Hello friends, Vera here! I’m fairly certain I’ve shared something like this before on here, but I had some new thoughts that I really wanted to talk about today, so here we go (again?). I brought you four things that truly annoy me in (and about) books, and I’m not sure what else to say in this intro, so let’s just dive into them. 😅
This is the last book of the series.. or is it?
This is, hands down, one of the most annoying things a publisher or an author can do, so even though this has only happened to me twice, I still wanted to include it here. Just to be clear, I’m not talking about closed series that are given new sequels or spin-offs. I’m not a Cassandra Clare fan, but she’ll do as an example: as you might know, The Mortal Instruments started out as a trilogy to which Clare added three sequels (and however many spin-offs) after the trilogy ended. The fact that the trilogy has a closed ending, as it was supposed to, makes these books exempt from this category. Similarly, years after wrapping up the trilogy, Alexandra Bracken wrote a sequel to The Darkest Minds, which is, yet again, a different thing from what I’m complaining about here.
Instead of those two cases, I’m talking about series that were supposed to end in X books, until the author changed their mind and decided to add more books to the series without first closing the original plot-line unlike Clare or Bracken did above. This is especially frustrating when the author only confirms the additional novel after the supposed “final” book is released, so fans who read the final book before this confirmation or who didn’t look up this information are left going into a book believing it to be the final novel. As a reader, it’s really frustrating to read a book you expect to give you closure just for it to leave you with more questions than you started the book with.
Sobering up takes no time at all… so now you can drive.
I know, I know, this is such a teeny-tiny thing in books… but honestly? It frustrates me to no end, because drunk driving causes a lot of accidents and I’m against the message that you can get behind the wheel after drinking. Multiple times, I’ve seen characters have multiple shots and drinks in a short amount of time, describe themselves as drunk or at least tipsy, and then get into the car after spending about 20 minutes outside, because they’ve “sobered up.” 💀 I think the worst example I’ve encountered was when the characters went to a bar together, both of them planning on drinking, but decided to go to said bar by car regardless. Maybe don’t drive if you’re both going to be drinking? 💀
Am I being harsh? I was brought up with the message that you should never drink and drive, and that you should have a designated driver if you do drive with friends somewhere where you’ll be drinking. When characters – always adults too! I don’t remember drunk driving being supported in any YA book – make the decision to drink and drive it makes me like them less.
A forced formula is followed, even though it doesn’t make sense.

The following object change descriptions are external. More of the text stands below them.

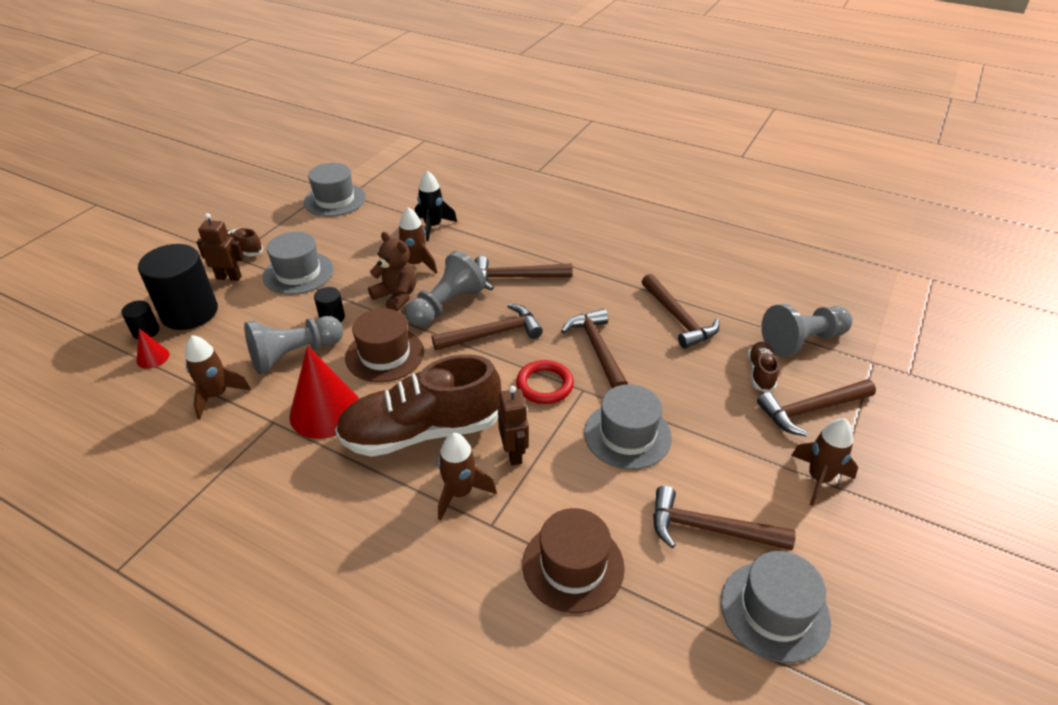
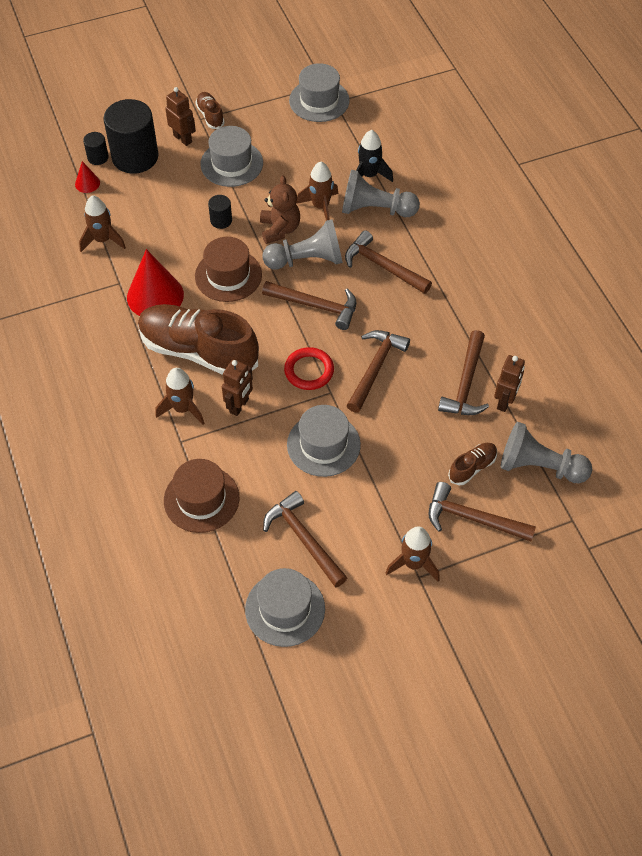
camera: 40 degrees right, 15 degrees up
grey pawn [244,316,343,374] -> grey pawn moved to [342,170,420,217]
none -> brown robot [494,355,525,412]

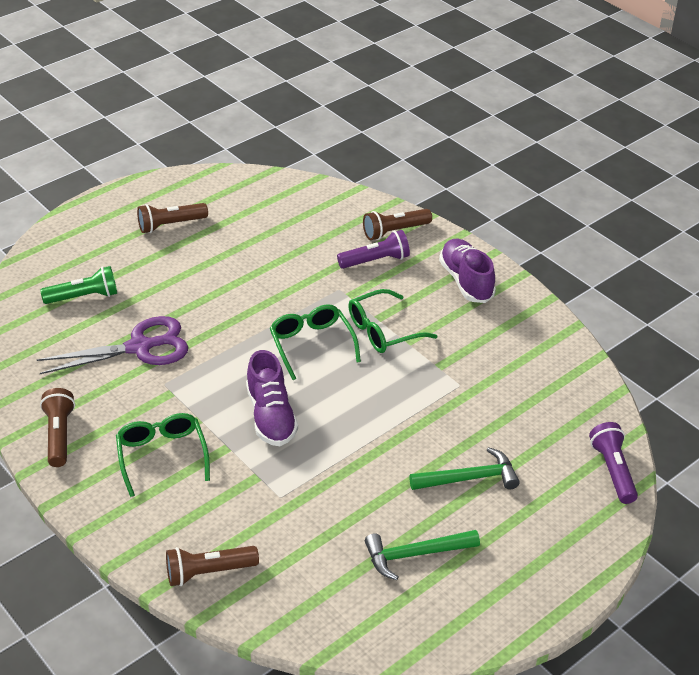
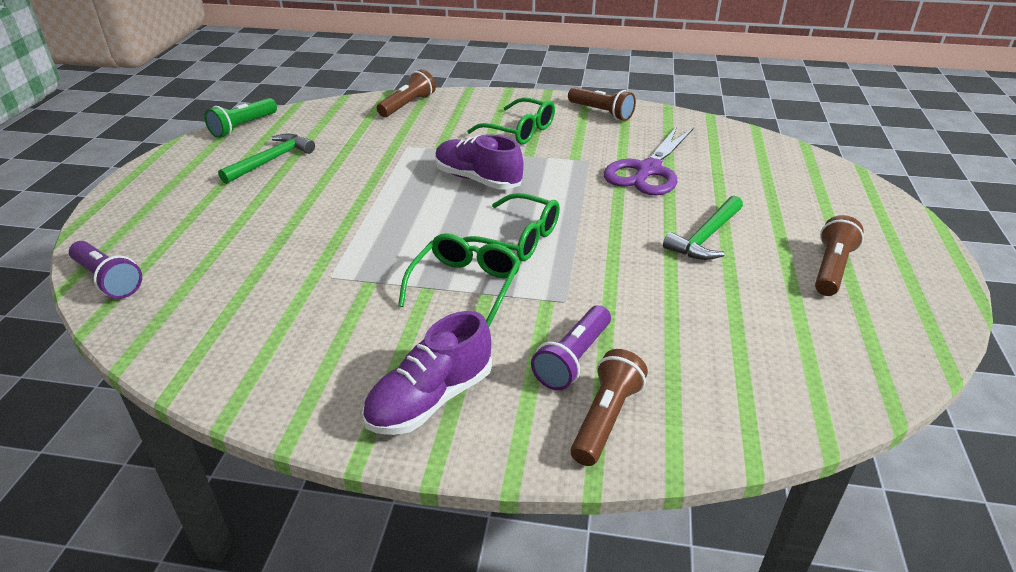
camera: 140 degrees right, 5 degrees down
green flashlight [40,266,117,304] -> green flashlight moved to [204,98,277,138]
green hammer [409,447,520,490] -> green hammer moved to [663,196,743,260]
purple shoe [439,239,496,303] -> purple shoe turned 105 degrees clockwise [362,311,492,435]

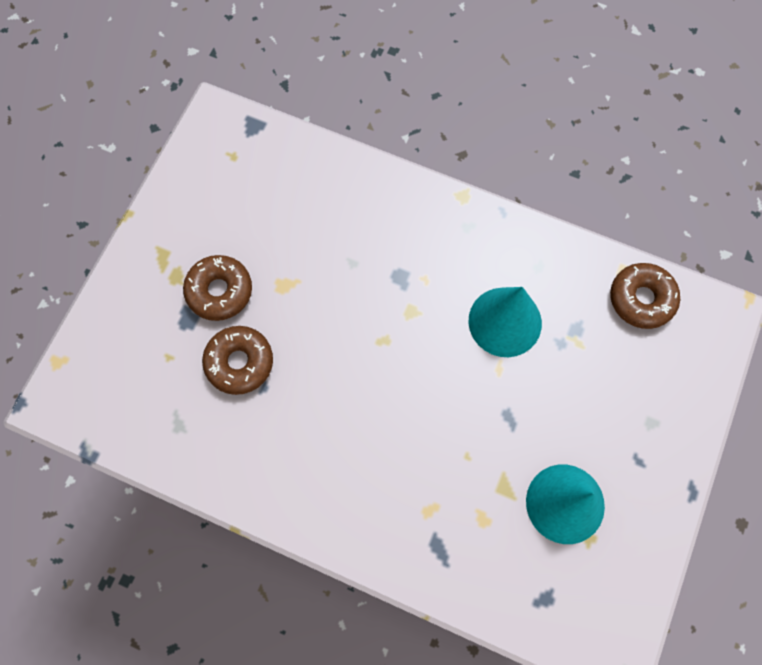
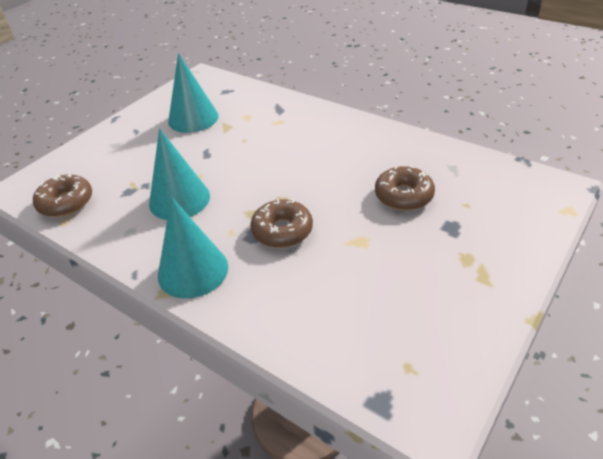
camera: 165 degrees left, 30 degrees down
brown donut [183,255,252,321] -> brown donut moved to [250,199,313,248]
none -> turquoise cone [158,197,228,298]

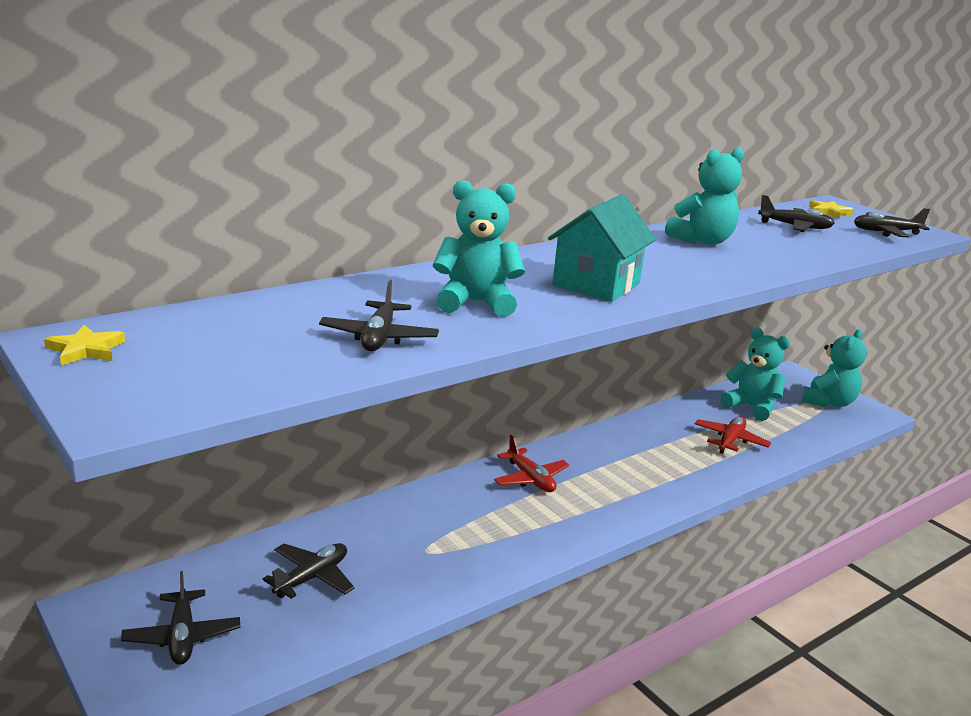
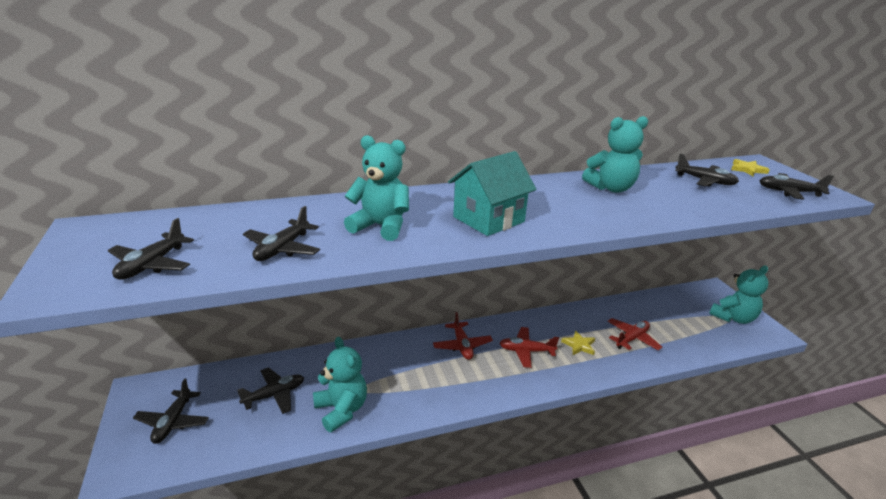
camera: 20 degrees right, 5 degrees up
yellow star [44,325,125,366] -> yellow star moved to [561,331,595,355]
turquoise teddy bear [721,327,790,421] -> turquoise teddy bear moved to [313,337,367,432]
none -> black plane [108,218,194,280]
none -> red plane [499,327,559,368]

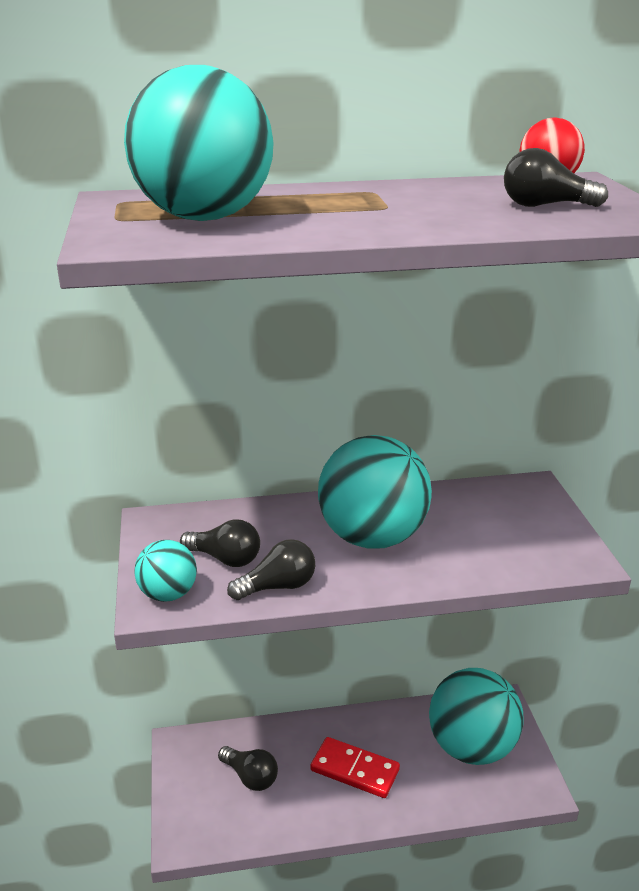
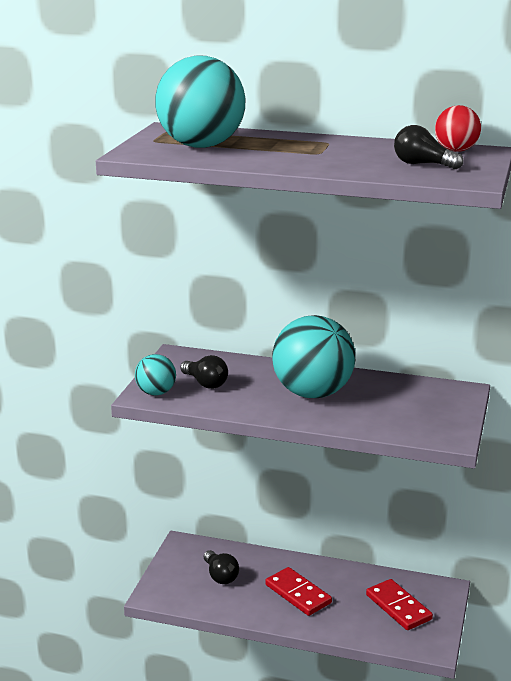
camera: 25 degrees right, 5 degrees down
black light bulb [227,539,315,600] -> none
turquoise ball [429,668,524,765] -> red domino [366,579,433,630]

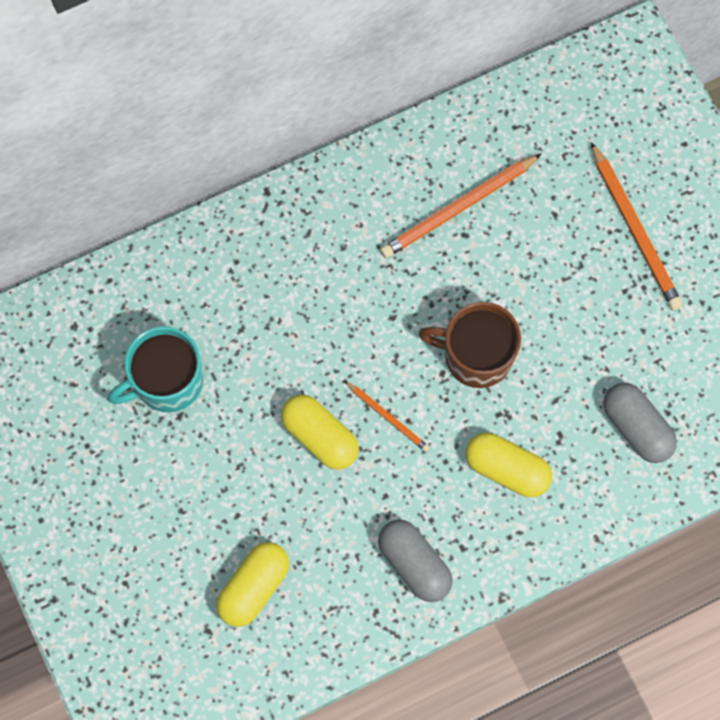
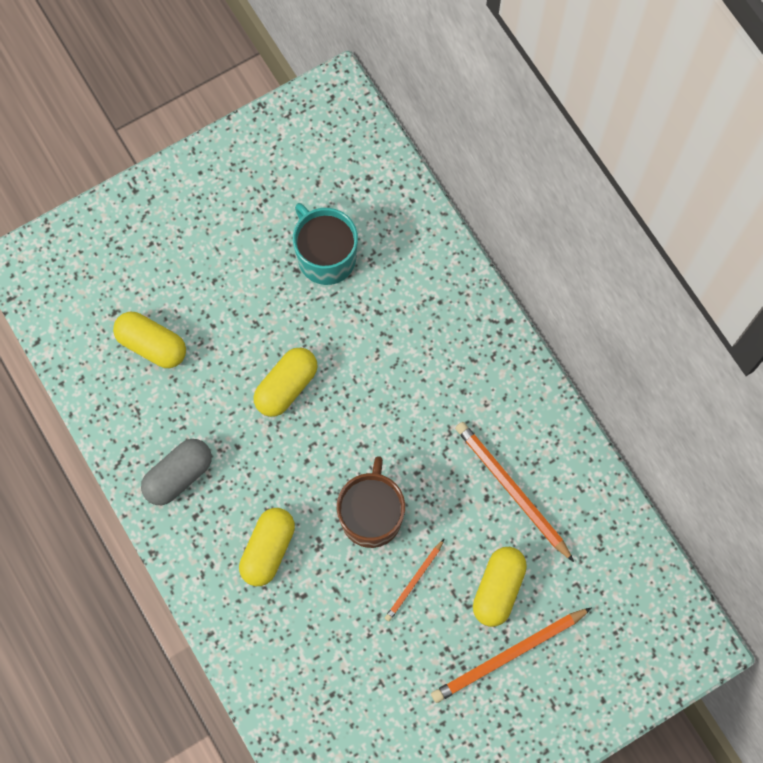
camera: 85 degrees right, 0 degrees up
orange pencil [345,381,430,452] -> orange pencil moved to [385,539,444,621]
grey capsule [603,383,677,463] -> none
none -> yellow capsule [473,547,527,627]

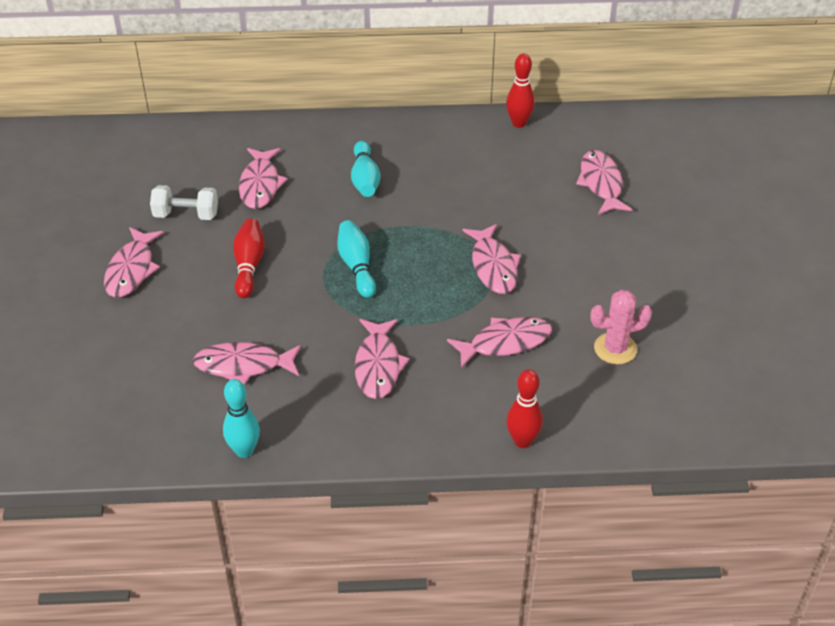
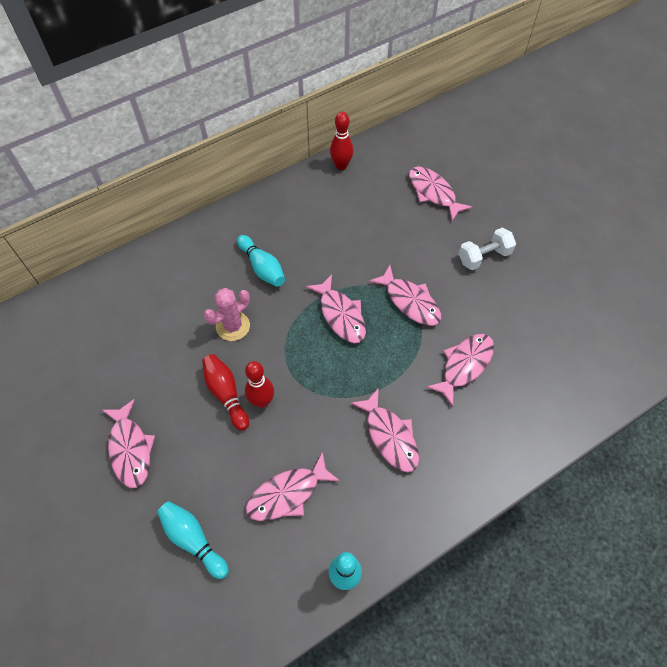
camera: 30 degrees left, 15 degrees up
white dumbbell [150,185,218,220] -> white dumbbell moved to [459,228,516,270]
pink fish [239,148,287,209] -> pink fish moved to [306,274,366,343]
turquoise bowling pin [337,220,376,298] -> turquoise bowling pin moved to [157,501,229,579]
red bowling pin [507,369,543,448] -> red bowling pin moved to [245,361,274,408]
pink cactus [590,289,652,364] -> pink cactus moved to [204,288,250,341]

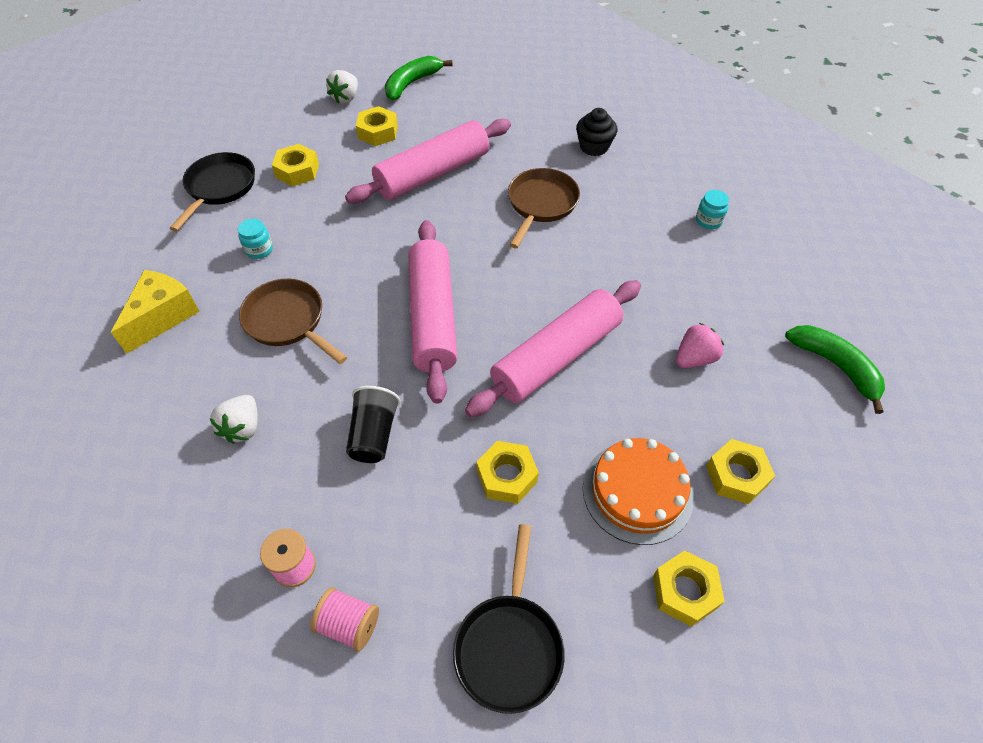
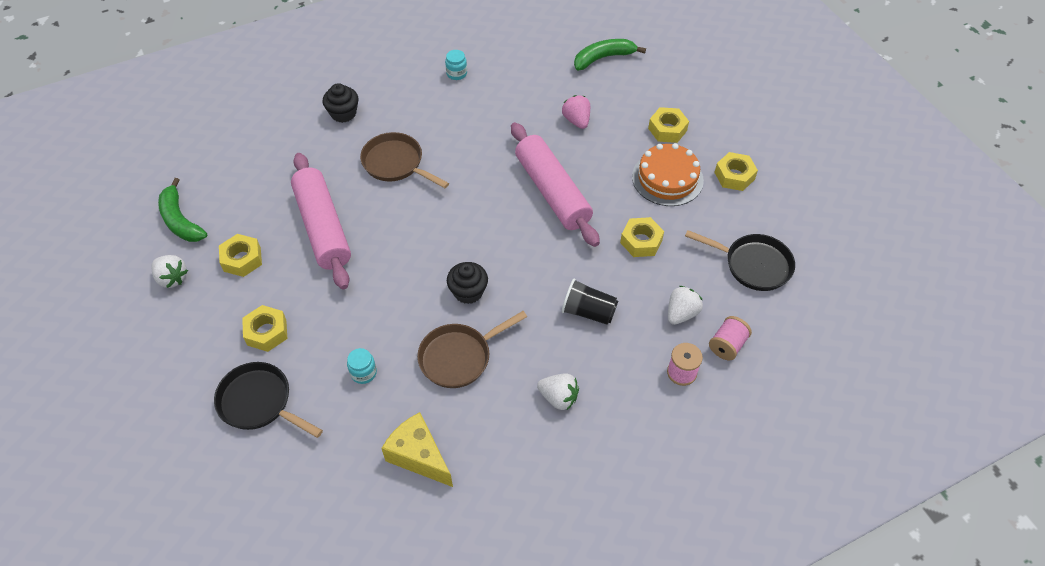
camera: 75 degrees left, 0 degrees up
pink rolling pin [408,220,457,404] -> none
none -> black cupcake [447,262,488,304]
none -> white strawberry [668,286,703,325]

If you read enough books, you’ll start to see that most books make use of the same tropes and even the same story structures, especially books that belong to a common genre. I don’t think there’s anything wrong with this, as there are only so many unique ways a story can be told and this doesn’t mean that books where you can recognize popular tropes or formulas are bad. Something that I do have an issue with is when books contain tropes and formulas that don’t seem to fit into them.
Let me share two examples. In the Twilight era, I remember feeling like a lot of the books I was reading only made use of the love triangle trope because it was popular. So many of the fantasy books I was reading could have done without that trope, for instance, because it was easy to see who the main character would end up with. Another example comes from the romance genre. I love romance, but I feel like some romance books follow the typical romance formula – which is that a big argument or break up has to happen shortly before the happy end – even though in some books it makes no sense to do this. I’m thinking of cases when, for example, a big issue is created out of something tiny, just so the argument / break up can happen. In general, I don’t dislike the typical romance formula, but I feel like some romances could do without it.
Marketing “regular” romance novels as rom-coms.
This is 1000% on publishers, I honestly don’t blame authors for this at all. What baffles me about this practice is that I feel like it’s a really counterproductive, because all it does is make readers angry because of the false advertisement which makes it unlikely that they will recommend the book. Unfortunately, this has become quite common, so these days when I see a novel marketed as a rom-com I just don’t believe it. Similarly, I think chick-lit novels aren’t as popular as they used to be a decade or so ago, so quite a lot of novels that I’d describe as chick-lit or women’s fiction are marketed as romance novels. While these two share some similarities, ultimately they are very different genres, and it can be quite a bummer to realize that the “romance” novel I was in the mood for is actually a chick lit book.
What small things annoy you in (or about) books? Do we have any in common? Or do you disagree with my thoughts?